>> Start DOCUMENT
A mother and her three children smile and eat maple taffy outside a cabane à sucre.
A Federal Court judge has upheld the deportation order of a man who’s been living in Trois-Rivières, Quebec, to his home country of Nigeria, but stayed the deportation of his wife and children to the Philippines until July 7.
The ruling gives Arlyn Huilar a little over a week to provide the Canada Border Services Agency with a document proving that her youngest child, who is six, has citizenship in the Philippines and can be deported there with her and her two siblings.
Huilar and her husband, David Abijade, had appealed the CBSA’s deportation order, which would have meant splitting up their children, with their youngest, Carlsen, being sent to Nigeria with Abjiade and the two eldest — Kaela, 11, and Bradley, nine — sent to the Philippines with Huilar.
Their lawyer, Sabrina Kosseim, says that while she welcomes the judge’s decision to prevent the children from being separated, the family is still about to be split up between far-flung continents, within the next few hours.
Ajibade has been ordered by the CBSA to present himself at the Jean Lesage Airport in Quebec City at 3 a.m.
Kosseim is now rushing to request both the United Nations Human Rights Committee, as well as Federal Immigration Minister Sean Fraser, intervene on the family’s behalf.
‘Emotionally, it’s just killing us’: Ajibade
Huilar and Ajibade met on a matchmaking website and were married in Nigeria in 2009. Their mixed-race children were met with racism and hostility in the Philippines, then narrowly avoided a kidnapping in Nigeria, Kosseim said.
Their hope of finding a safe haven in Canada ended when the CBSA ordered the family deported — to two different continents.
“Emotionally, it’s just killing all of us,” Ajibade said over the phone Wednesday, before the court’s decision. “This was the first time we felt at home.”
>> End DOCUMENT
**WRITTEN INSTRUCTION 1**.
Reproduce, word for word, the stretch of the deportation article from "A Federal Court" through "until July 7.".
**WRITTEN INSTRUCTION 2**.
According to the deportation article, until what date did the judge stay the deportation of the wife and children to the Philippines?
**WRITTEN INSTRUCTION 3**.
List the first names of the couple's children that the deportation article gives.
>> Start DATASET ENTRIES
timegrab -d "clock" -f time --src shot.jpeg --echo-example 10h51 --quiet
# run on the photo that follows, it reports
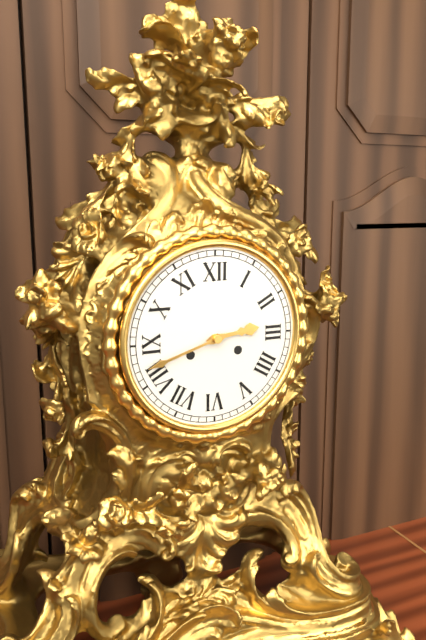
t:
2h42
>> End DATASET ENTRIES
>> Start DATASET ENTRIES
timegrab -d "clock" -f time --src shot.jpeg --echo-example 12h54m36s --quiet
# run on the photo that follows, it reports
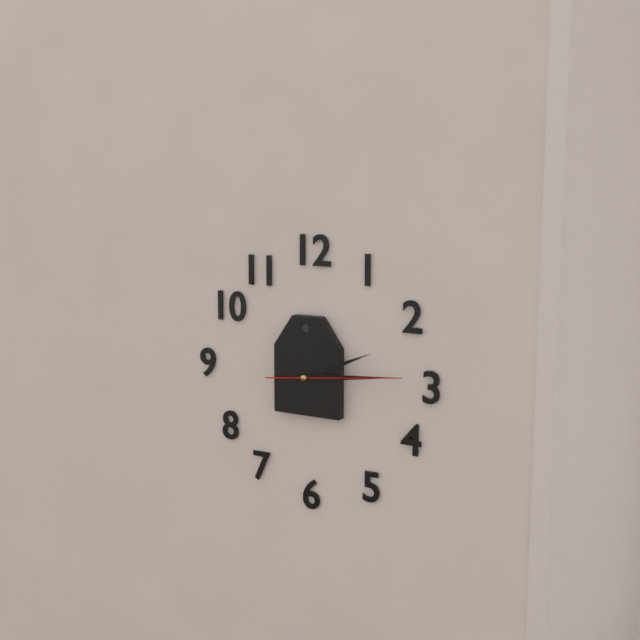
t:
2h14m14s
>> End DATASET ENTRIES
**WORKED ANSWER 1**.
A Federal Court judge has upheld the deportation order of a man who’s been living in Trois-Rivières, Quebec, to his home country of Nigeria, but stayed the deportation of his wife and children to the Philippines until July 7.

**WORKED ANSWER 2**.
July 7

**WORKED ANSWER 3**.
Kaela, Bradley, Carlsen